Der Club 2 ist hier nachzusehen.

Nachdem ich diese Diedrichsen-Aussage gelesen hatte, sind mir wieder die vielen fruchtlosen Debatten rund um die aktuelle Krise der Musik-Produktion, der Musik-Industrie eingefallen, in denen durchwegs planlose Menschen die virtuellen Hände überm Kopf zusammenschlagen und keine Ahnung haben wie alles kommen wird, und wie man das alles auflösen kann.

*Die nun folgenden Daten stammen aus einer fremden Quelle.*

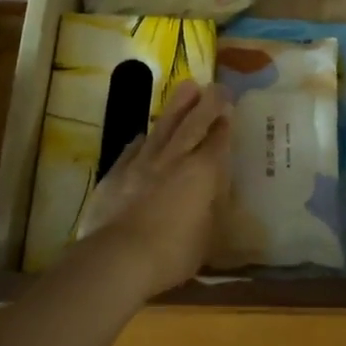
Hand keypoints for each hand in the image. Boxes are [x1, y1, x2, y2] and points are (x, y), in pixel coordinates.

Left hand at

Was durchaus auch damit zu tun hat, dass man sich im alten, engen, durch die eigenen Regeln geschützten Bereich verortet, und weder an einen Meta-Bereich andockt noch sich dazu durchringen kann die Musik-Produktion als Teil des gesamten ökonomischen Systems zu sehen und da ein wenig weiter zu denken.

Keine Angst, das ist durchaus auch eine Selbstkritik. Vor allem angesichts einer Streichelweich-Performance im Club 2, heute ab 23 Uhr nachzusehen, die sich mit zu engen Analysen begnügt, wo es doch gerade jetzt, am Ende einer Ära, wichtig wäre hier ceterumcenseomäßig zu nerven. Aber womöglich ist das zu viel verlangt. Weil es nämlich Beschäfigung mit Musik vorraussetzt, die hierzulande nicht (mehr) existiert - Musik wird (und da ist man entschieden modernistischer) nur noch als wertloses Anhängsel empfunden, keineswegs mehr als wesentliche Kultur-Äußerung; dementsprechend dezent ist die Rezeptions-Kultur.
Mein Fehler ist es vielleicht dem allzu pragmatisch Rechnung zu tragen.